Rodger Love filed an adversary proceeding back in January 2020 that Richard Fossey wrote about here.
In that Adversary Proceeding, Love made the argument the Department of Education should allow him to discharge his student loans because they “would place an undue hardship upon Plaintiff and his minor daughter if said debts are not discharged.”
Love made the argument that being forced into an Income-Driven Repayment (IDR) was nonsensical since he would “never pay off the accrued interest on his loans.” He’s right.
As Fossey noted, “I’ll bet you dollars to donuts that DOE will tell the bankruptcy judge that Mr. Love should sign up for a 25-year repayment plan. But, as he pointed out in his complaint, he will be 72 years old before he finishes a 25-year plan. And since the payments won’t cover accruing interest, he will owe more than he owes right now when the plan terminates in 2045. And whatever amount is forgiven will be taxable to him as earned income.”
The current Department of Education found a way to resolve the case without allowing the discharge of the student loan debt.
In a solution that you rarely see, the Department of Education settled for less than was owed.
In the settlement agreement, the government stated Love owed $96,564 but would allow him to settle his account for $23,400 with payments of $195 per month for 120 payments. – Source
Let That Sink in for a Moment
Rather than force Love into another bad IDR that would never be repaid, he was able to secure a settlement at zero percent interest with ten years of payments. Love can also prepay the settled amount at any time.
The Department of Education also made the deal a little sweeter, “Plaintiff shall be entitled to request deferment or forbearance in accordance with the laws and regulations governing deferment and forbearance in effect at the time of the request. Plaintiff shall additionally be entitled to take advantage of any other generally available moratoriums on student loan payments. Months in which Plaintiff’s account is in deferment or forbearance, or a moratorium is in effect do not count toward the 120 monthly payments required by this Stipulation and do not constitute default. However, any installment payments voluntarily made by Plaintiff during periods of deferment, forbearance, or when a moratorium is in effect, will count toward the 120 monthly payments required by this Stipulation.”
This Deal Made My Chin Drop
We can only hope that the willingness of the Department of Education to enter into a debt settlement agreement will create a new pattern of action that can give federal student loan debtors hope.
This might be the first of a new wave of resolving the massive wave of student loan defaults about to crest when federal student loan payments begin again.
According to a recent student loan survey, “A new survey of 23,532 student loan borrowers finds that 92% of fully-employed borrowers are concerned about being able to afford their payments due to rising inflation when the current pause on payments and interest expires on May 1.”

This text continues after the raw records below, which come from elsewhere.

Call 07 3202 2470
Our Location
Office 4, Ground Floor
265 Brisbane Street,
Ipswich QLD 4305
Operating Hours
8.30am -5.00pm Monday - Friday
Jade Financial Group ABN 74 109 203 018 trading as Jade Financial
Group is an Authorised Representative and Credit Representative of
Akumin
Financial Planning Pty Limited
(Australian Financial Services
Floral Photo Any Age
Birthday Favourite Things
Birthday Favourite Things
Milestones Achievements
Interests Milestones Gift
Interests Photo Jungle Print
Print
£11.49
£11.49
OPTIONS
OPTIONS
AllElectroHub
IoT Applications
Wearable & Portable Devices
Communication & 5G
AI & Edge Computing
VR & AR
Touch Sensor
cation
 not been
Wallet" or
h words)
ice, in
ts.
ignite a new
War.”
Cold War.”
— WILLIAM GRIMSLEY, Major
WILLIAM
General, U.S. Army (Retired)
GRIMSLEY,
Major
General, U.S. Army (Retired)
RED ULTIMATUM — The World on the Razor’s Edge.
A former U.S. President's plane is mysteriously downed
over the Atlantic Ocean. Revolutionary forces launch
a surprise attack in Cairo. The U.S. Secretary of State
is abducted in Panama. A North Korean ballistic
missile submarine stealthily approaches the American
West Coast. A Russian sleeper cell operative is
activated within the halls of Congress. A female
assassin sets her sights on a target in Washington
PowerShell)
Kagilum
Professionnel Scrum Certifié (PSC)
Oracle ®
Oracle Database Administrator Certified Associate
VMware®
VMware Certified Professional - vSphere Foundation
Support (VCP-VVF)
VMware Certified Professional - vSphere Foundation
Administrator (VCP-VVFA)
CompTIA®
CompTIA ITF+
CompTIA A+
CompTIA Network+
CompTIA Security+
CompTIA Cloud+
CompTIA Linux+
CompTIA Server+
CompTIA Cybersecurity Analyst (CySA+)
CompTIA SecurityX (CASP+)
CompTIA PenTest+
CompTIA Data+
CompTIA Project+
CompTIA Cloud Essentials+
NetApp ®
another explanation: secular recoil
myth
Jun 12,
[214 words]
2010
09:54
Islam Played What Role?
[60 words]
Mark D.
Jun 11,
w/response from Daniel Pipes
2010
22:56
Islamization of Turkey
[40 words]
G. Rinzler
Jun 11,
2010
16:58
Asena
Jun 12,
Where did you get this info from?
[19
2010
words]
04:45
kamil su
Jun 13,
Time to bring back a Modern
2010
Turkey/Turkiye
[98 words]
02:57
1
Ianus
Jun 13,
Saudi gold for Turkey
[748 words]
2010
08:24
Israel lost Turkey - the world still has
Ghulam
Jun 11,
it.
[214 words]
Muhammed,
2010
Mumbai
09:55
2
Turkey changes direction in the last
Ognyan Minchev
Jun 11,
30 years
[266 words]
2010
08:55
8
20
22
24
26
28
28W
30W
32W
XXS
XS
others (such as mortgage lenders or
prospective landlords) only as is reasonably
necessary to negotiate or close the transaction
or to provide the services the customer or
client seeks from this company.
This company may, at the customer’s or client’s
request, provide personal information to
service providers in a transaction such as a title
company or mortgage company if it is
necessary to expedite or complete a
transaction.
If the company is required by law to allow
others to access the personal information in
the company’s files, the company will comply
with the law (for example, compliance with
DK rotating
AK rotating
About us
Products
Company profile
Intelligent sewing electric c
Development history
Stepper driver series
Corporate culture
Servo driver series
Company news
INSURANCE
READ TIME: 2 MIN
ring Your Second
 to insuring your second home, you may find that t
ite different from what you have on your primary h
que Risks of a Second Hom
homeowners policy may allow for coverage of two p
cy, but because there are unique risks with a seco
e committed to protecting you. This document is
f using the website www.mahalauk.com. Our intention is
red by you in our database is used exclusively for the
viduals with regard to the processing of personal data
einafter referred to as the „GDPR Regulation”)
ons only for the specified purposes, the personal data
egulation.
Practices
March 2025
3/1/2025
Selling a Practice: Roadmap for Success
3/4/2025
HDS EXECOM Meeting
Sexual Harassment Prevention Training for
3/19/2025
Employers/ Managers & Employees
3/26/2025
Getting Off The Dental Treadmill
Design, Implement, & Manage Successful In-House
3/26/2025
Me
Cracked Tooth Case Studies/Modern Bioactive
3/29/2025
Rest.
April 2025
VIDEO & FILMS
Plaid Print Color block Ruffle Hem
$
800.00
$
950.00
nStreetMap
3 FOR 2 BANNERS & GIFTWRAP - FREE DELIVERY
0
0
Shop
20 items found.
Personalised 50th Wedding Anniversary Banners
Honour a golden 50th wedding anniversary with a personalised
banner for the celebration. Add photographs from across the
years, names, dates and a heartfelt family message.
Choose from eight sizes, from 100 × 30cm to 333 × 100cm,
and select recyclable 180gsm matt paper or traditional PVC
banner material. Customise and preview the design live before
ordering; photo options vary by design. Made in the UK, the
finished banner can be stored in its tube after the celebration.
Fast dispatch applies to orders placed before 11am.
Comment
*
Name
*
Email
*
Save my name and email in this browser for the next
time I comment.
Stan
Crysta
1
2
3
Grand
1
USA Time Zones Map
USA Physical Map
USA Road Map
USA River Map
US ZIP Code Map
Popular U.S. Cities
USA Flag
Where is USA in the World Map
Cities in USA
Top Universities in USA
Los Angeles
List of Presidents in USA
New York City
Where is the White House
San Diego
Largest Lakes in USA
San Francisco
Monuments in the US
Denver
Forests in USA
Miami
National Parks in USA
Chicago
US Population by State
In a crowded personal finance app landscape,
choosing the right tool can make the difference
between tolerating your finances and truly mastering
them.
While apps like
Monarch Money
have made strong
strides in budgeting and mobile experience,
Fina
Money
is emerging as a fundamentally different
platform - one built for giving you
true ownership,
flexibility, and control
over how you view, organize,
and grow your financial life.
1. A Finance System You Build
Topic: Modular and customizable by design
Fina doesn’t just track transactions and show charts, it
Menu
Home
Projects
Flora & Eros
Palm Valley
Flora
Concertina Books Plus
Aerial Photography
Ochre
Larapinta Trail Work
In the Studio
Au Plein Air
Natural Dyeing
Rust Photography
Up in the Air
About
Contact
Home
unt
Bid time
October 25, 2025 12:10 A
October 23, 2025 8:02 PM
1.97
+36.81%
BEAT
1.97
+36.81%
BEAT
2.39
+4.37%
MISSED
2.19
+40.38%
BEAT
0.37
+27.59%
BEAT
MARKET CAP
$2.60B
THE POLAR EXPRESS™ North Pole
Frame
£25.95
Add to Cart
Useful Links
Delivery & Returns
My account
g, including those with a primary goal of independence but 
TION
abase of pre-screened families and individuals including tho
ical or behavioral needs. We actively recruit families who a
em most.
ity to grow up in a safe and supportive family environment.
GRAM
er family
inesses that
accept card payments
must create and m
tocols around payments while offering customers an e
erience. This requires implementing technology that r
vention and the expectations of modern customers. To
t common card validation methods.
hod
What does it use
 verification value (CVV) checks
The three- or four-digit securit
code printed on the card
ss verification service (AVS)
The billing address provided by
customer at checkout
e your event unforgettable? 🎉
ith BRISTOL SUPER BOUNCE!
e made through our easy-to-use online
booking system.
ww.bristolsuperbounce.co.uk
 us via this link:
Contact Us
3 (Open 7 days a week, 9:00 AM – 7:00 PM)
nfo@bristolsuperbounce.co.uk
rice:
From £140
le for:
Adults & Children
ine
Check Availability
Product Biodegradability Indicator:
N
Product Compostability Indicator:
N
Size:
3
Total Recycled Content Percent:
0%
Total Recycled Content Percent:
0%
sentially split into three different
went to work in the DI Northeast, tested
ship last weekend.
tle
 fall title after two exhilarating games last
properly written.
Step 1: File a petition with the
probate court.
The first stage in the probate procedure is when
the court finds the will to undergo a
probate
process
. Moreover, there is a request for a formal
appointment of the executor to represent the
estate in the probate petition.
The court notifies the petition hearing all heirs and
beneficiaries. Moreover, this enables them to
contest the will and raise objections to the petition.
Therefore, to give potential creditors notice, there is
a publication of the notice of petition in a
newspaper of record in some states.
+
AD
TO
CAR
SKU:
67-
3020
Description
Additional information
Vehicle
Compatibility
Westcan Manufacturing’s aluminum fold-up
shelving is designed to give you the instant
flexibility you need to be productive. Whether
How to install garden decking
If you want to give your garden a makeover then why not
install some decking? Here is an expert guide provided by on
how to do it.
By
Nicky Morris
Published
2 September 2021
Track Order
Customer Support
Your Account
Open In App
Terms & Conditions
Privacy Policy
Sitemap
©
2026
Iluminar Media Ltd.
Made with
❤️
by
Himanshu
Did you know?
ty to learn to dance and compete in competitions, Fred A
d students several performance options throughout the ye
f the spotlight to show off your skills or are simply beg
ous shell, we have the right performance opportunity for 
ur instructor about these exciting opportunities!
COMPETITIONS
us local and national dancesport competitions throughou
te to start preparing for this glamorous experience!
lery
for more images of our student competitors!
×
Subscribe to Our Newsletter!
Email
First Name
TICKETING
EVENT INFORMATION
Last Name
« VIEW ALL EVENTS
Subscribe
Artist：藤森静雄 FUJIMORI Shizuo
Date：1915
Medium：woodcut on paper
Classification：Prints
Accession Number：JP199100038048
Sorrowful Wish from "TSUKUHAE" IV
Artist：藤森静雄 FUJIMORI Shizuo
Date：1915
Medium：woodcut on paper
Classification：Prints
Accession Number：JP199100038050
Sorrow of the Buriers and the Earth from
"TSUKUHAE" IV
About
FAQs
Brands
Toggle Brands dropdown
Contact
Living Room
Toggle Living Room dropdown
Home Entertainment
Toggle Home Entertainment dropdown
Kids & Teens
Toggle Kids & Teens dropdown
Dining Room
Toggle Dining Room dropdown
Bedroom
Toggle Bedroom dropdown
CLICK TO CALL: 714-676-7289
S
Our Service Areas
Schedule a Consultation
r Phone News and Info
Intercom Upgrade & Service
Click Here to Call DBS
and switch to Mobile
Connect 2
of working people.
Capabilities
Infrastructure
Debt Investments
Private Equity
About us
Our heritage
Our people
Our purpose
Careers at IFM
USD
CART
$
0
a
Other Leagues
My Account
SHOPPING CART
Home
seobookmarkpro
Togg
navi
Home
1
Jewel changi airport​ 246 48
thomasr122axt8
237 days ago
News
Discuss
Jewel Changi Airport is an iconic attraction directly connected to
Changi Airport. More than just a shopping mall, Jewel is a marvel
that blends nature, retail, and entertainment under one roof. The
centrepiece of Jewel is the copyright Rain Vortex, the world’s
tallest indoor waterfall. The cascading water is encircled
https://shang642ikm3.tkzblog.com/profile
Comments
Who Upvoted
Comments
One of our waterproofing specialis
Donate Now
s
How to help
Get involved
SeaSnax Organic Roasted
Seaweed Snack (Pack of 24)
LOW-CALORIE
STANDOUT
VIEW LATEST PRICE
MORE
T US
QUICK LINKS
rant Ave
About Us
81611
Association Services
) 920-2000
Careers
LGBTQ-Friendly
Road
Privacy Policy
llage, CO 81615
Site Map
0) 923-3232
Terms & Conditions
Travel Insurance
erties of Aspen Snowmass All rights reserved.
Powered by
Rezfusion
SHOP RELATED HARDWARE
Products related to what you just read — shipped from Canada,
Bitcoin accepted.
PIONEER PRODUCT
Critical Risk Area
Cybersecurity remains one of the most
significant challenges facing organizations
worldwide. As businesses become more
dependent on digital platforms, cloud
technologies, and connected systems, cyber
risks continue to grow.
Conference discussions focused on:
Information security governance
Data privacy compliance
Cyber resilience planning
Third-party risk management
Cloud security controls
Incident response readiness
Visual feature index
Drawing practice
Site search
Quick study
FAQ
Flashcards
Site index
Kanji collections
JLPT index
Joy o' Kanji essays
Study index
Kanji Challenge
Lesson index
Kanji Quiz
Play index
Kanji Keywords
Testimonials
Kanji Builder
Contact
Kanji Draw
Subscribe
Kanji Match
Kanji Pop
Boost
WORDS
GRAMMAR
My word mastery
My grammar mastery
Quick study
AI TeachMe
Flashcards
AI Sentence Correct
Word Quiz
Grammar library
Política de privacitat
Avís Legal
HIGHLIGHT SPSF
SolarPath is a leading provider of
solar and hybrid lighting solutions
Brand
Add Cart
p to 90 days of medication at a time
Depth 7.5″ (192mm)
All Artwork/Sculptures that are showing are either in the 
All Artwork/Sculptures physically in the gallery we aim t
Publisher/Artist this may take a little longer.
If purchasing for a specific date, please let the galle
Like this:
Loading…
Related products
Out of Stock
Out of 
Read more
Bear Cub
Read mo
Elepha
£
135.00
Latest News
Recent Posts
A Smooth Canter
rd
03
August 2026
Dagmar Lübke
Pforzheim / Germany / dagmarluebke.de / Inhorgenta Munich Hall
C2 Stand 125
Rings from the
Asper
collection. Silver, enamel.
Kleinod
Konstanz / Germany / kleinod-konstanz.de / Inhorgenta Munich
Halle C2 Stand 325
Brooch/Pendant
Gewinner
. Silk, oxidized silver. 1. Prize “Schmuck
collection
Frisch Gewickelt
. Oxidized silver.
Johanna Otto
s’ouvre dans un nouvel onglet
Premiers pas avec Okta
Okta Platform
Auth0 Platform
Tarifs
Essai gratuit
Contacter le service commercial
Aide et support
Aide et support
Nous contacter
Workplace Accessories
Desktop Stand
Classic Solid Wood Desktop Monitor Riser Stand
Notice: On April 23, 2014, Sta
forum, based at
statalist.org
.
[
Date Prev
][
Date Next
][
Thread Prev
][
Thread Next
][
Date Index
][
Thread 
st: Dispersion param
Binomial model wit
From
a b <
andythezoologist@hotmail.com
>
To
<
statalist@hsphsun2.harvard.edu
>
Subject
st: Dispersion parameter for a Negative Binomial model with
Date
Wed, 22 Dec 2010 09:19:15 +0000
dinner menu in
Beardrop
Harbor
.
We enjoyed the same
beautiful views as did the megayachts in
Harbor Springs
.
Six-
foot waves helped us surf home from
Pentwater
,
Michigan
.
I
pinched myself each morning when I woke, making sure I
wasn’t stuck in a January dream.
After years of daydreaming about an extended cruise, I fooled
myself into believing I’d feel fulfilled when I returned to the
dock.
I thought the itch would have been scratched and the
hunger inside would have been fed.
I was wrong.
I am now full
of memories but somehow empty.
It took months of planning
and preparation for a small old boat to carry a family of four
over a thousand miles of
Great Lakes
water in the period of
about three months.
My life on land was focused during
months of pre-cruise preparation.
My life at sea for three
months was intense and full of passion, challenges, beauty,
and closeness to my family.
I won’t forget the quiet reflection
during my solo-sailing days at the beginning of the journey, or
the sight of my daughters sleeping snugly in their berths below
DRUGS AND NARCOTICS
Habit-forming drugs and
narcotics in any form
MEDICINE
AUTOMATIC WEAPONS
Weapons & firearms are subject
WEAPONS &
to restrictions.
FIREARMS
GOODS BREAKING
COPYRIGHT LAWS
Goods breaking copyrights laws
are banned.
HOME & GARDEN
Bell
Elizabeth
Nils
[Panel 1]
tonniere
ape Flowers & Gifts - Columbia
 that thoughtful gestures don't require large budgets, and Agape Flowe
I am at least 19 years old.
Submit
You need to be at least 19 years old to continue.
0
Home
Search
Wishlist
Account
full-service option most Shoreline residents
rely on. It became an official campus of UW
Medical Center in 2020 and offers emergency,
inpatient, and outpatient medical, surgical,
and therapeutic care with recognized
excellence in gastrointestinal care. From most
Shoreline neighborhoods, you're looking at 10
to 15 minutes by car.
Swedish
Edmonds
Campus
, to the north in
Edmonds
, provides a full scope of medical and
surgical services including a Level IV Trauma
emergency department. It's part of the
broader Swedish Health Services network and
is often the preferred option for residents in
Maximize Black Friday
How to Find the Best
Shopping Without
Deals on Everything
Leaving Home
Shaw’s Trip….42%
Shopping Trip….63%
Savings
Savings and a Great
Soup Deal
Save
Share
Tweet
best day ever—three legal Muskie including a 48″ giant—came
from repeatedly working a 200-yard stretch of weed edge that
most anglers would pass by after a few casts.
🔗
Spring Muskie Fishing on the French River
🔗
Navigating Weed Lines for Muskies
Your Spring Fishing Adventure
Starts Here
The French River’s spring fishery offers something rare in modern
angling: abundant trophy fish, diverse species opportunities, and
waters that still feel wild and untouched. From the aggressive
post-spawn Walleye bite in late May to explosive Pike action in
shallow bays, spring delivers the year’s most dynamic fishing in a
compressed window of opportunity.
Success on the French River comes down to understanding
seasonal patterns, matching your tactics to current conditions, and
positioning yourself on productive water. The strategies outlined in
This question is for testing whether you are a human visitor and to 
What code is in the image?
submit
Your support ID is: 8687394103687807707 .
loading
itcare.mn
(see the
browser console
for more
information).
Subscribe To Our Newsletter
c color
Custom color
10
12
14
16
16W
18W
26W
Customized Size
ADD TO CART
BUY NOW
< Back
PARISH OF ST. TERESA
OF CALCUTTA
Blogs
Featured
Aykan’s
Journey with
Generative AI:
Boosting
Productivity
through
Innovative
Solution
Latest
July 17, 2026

As CNBC wrote in a recent article, “Once payments restart, the amount due will be largely the same since interest on most federal student loans was suspended during the government’s payment pause. However, the cost of living has dramatically changed.”
Historically, the Department of Education would force people into decades of financial slavery with Income-Driven Repayment plans. But maybe this settlement strategy is something we will begin to see more of.
It is a good compromise, and it makes sense, so hopefully, that doesn’t doom more settlements. Unfortunately, government and logic are not good friends.